The 10th day of Muharram, known as Ashura, is significant to Muslims and how it is commemorated sets them apart in a feud that goes back to the founding years of Islam.
This feud remains literally explosive and every Ashura, somewhere in the Arab-Muslim world — as happened this week in Kabul — fanatics among the majority Sunni Muslims set forth to kill members of the minority Shia Muslims.
This feud's origin lies in an immense crime. It is the murder of Husain, the grandson of Muhammad, the prophet of Islam, and born to his favourite daughter Fatima, married to Ali, his cousin.
Those responsible for this crime eliminated any claim on the part of Ali, and his sons — Hasan and Husain — to succeed Muhammad in leading the newly united tribes of Arabia under the flag of Islam.
The struggle over Muhammad's succession began as his health failed and before his death in 632, the year 10 in the Islamic calendar. It divided the first generation of Muslims, led to wars, assassinations, and the murder of Ali and Hasan.
In 680, the year 61 in the Islamic calendar, Husain was invited by the people of Kufa in Iraq to join them, assume leadership among Muslims that was his by lineage, and represent the righteous order subverted by the existing ruler in Damascus.
Husain responded and with family and friends, around 100 in number, departed Medina for Kufa. But some 64 km ahead of the destination at Karbala, Husain's caravan was blocked by an army under orders from Damascus.
Husain was ordered to surrender and recognize Yazid, son of Muawiya and grandson of Abu Sufyan — the most bitter foe of Muhammad — as the caliph in Damascus.
Husain was trapped. He chose to resist. Fighting broke out, and the male companions of Husain were killed.
Then finally on Ashura, Yazid's army bore down upon Husain and decapitated him in the field of Karbala. His body was trampled upon by the cavalry that rushed him, his head removed and hoisted upon a spear, the female members of his family humiliated and bound as slaves, and taken, along with Husain's head as a trophy, to Damascus.
Lesley Hazleton, in a recently published book After the Prophet: The Epic Story of the Shia-Sunni Split (2010), narrates this blood-chilling history. It should be read widely to understand the feud that remains explosive into our time among Muslims.

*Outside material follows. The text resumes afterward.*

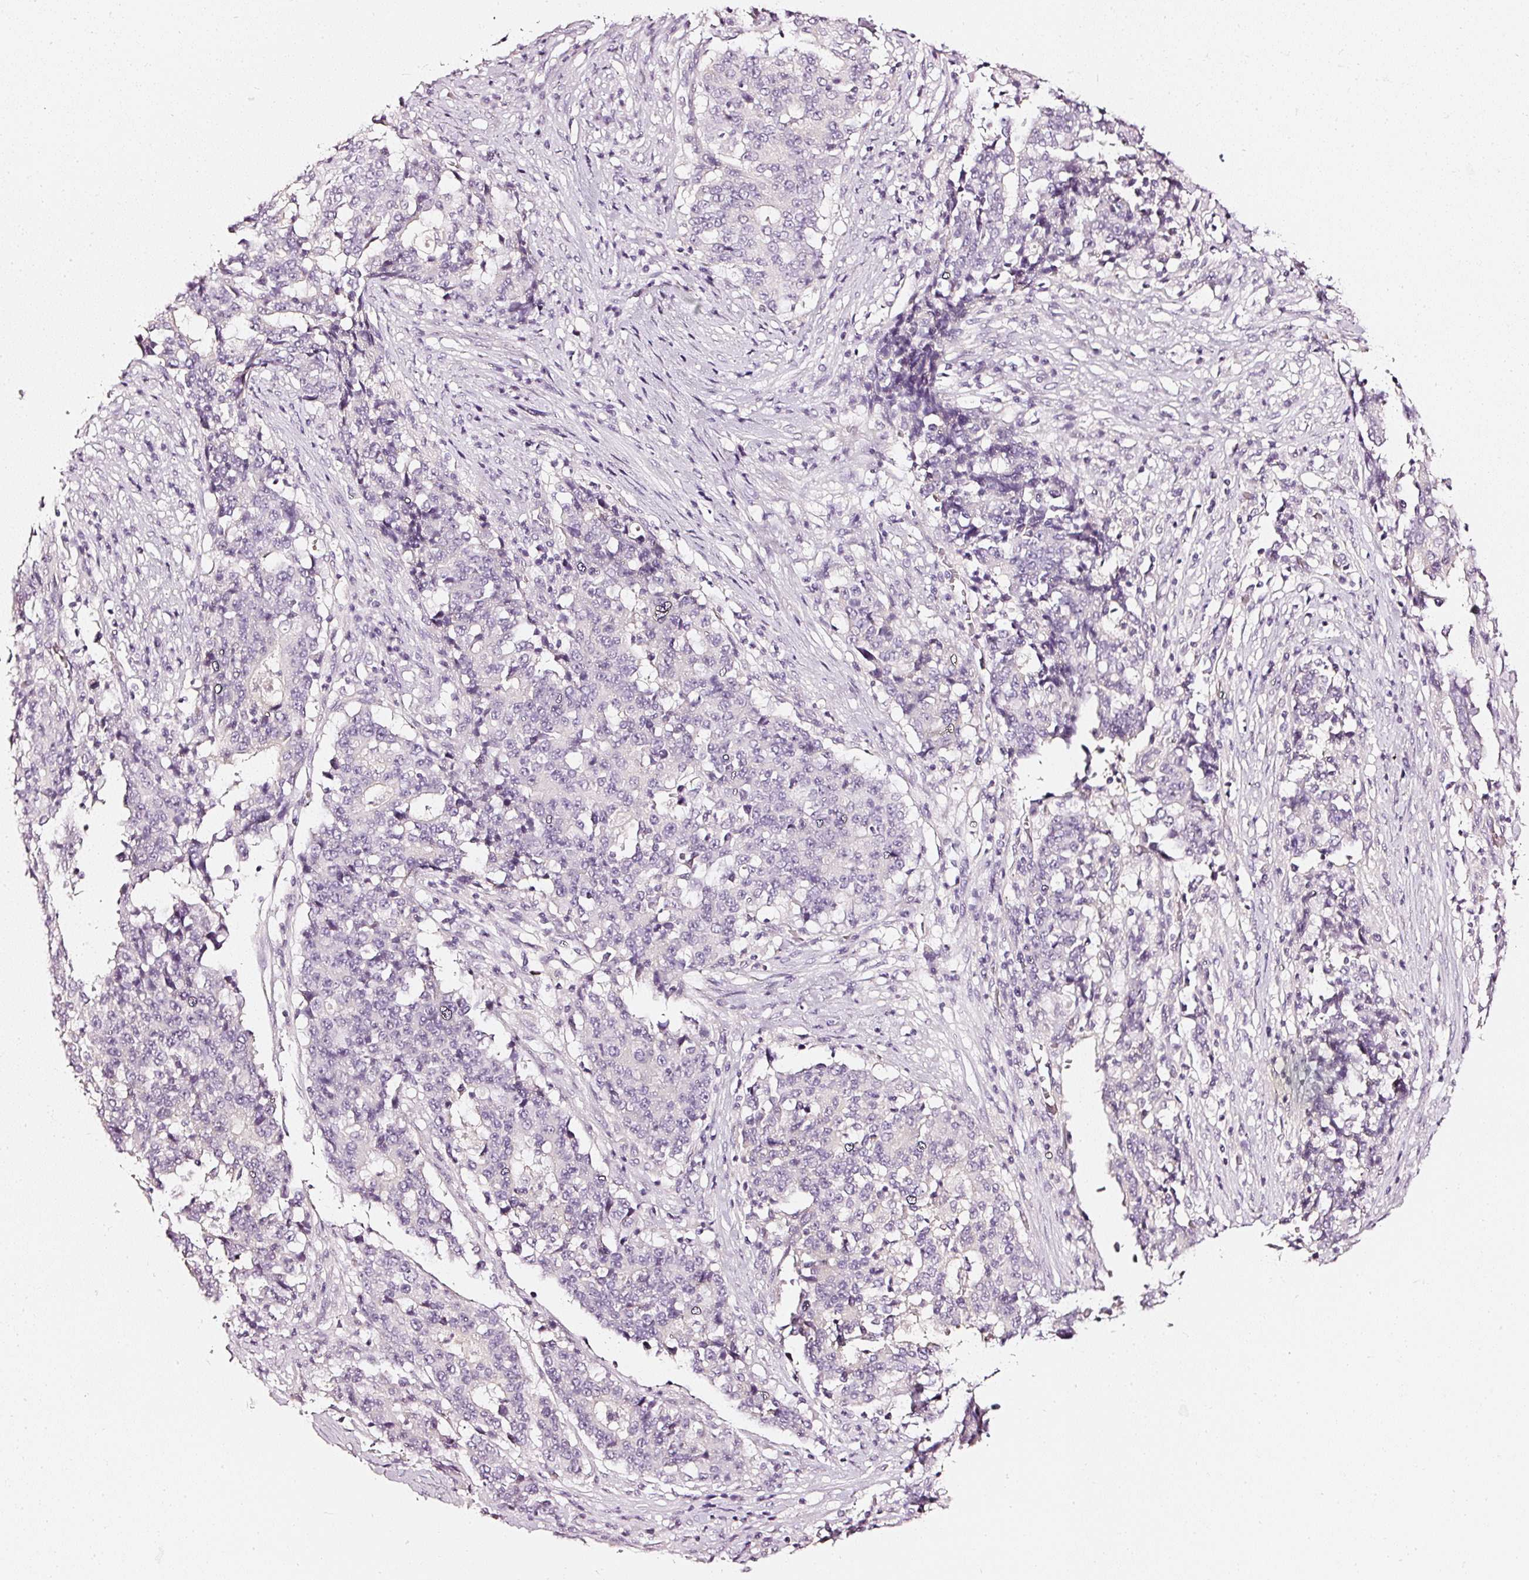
{"staining": {"intensity": "negative", "quantity": "none", "location": "none"}, "tissue": "stomach cancer", "cell_type": "Tumor cells", "image_type": "cancer", "snomed": [{"axis": "morphology", "description": "Adenocarcinoma, NOS"}, {"axis": "topography", "description": "Stomach"}], "caption": "Human stomach cancer stained for a protein using immunohistochemistry (IHC) demonstrates no positivity in tumor cells.", "gene": "CNP", "patient": {"sex": "male", "age": 59}}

Hazleton's narrative is based entirely on the most reliable accounts of the events by Muslim historians from the first and second century of the Islamic calendar. The most notable and respected of these historians is the man simply known as al-Tabari (838-923), and his voluminous account of the earliest years of Arab-Muslim history are the primary source of all subsequent writings about Islam's early years.
For the vast majority of Muslims this history has been air-brushed, and there can be little understanding of Arab-Muslim politics without fully grasping what occurred on Ashura more than 13 centuries ago.